**INSTRUCTION**
Copy every line of the data below word for word, with nothing changed, left out, or added.

================================

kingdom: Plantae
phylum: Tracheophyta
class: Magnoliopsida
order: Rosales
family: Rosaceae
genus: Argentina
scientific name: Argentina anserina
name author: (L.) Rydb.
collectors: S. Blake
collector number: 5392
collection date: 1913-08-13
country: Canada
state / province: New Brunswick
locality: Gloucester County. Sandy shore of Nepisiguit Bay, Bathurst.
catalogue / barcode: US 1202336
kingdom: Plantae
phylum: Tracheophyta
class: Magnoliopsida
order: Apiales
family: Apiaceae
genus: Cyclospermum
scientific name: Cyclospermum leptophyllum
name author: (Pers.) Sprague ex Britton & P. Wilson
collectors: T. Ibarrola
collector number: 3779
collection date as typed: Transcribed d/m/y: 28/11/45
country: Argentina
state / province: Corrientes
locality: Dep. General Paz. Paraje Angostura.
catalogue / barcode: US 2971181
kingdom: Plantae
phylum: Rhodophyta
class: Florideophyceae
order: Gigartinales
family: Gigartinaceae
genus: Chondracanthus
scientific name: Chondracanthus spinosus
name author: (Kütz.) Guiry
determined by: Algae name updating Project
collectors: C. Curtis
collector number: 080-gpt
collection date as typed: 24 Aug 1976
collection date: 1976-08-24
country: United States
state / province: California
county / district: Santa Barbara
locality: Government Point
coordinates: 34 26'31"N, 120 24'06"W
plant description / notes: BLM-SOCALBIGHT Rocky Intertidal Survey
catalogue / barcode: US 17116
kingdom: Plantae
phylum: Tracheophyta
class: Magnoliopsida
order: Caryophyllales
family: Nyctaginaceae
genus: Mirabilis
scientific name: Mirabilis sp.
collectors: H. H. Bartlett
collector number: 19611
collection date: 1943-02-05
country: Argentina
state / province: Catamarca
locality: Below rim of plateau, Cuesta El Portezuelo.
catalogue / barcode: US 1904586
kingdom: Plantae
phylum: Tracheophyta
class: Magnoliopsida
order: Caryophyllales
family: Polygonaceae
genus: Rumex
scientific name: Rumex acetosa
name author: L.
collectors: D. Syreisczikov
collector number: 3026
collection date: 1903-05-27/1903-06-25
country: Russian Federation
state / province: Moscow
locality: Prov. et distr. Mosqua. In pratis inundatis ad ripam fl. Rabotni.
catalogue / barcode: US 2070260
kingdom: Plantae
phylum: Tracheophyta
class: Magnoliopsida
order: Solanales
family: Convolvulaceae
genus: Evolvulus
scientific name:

================================

**RESPONSE TO THIS TASK**
kingdom: Plantae
phylum: Tracheophyta
class: Magnoliopsida
order: Rosales
family: Rosaceae
genus: Argentina
scientific name: Argentina anserina
name author: (L.) Rydb.
collectors: S. Blake
collector number: 5392
collection date: 1913-08-13
country: Canada
state / province: New Brunswick
locality: Gloucester County. Sandy shore of Nepisiguit Bay, Bathurst.
catalogue / barcode: US 1202336
kingdom: Plantae
phylum: Tracheophyta
class: Magnoliopsida
order: Apiales
family: Apiaceae
genus: Cyclospermum
scientific name: Cyclospermum leptophyllum
name author: (Pers.) Sprague ex Britton & P. Wilson
collectors: T. Ibarrola
collector number: 3779
collection date as typed: Transcribed d/m/y: 28/11/45
country: Argentina
state / province: Corrientes
locality: Dep. General Paz. Paraje Angostura.
catalogue / barcode: US 2971181
kingdom: Plantae
phylum: Rhodophyta
class: Florideophyceae
order: Gigartinales
family: Gigartinaceae
genus: Chondracanthus
scientific name: Chondracanthus spinosus
name author: (Kütz.) Guiry
determined by: Algae name updating Project
collectors: C. Curtis
collector number: 080-gpt
collection date as typed: 24 Aug 1976
collection date: 1976-08-24
country: United States
state / province: California
county / district: Santa Barbara
locality: Government Point
coordinates: 34 26'31"N, 120 24'06"W
plant description / notes: BLM-SOCALBIGHT Rocky Intertidal Survey
catalogue / barcode: US 17116
kingdom: Plantae
phylum: Tracheophyta
class: Magnoliopsida
order: Caryophyllales
family: Nyctaginaceae
genus: Mirabilis
scientific name: Mirabilis sp.
collectors: H. H. Bartlett
collector number: 19611
collection date: 1943-02-05
country: Argentina
state / province: Catamarca
locality: Below rim of plateau, Cuesta El Portezuelo.
catalogue / barcode: US 1904586
kingdom: Plantae
phylum: Tracheophyta
class: Magnoliopsida
order: Caryophyllales
family: Polygonaceae
genus: Rumex
scientific name: Rumex acetosa
name author: L.
collectors: D. Syreisczikov
collector number: 3026
collection date: 1903-05-27/1903-06-25
country: Russian Federation
state / province: Moscow
locality: Prov. et distr. Mosqua. In pratis inundatis ad ripam fl. Rabotni.
catalogue / barcode: US 2070260
kingdom: Plantae
phylum: Tracheophyta
class: Magnoliopsida
order: Solanales
family: Convolvulaceae
genus: Evolvulus
scientific name:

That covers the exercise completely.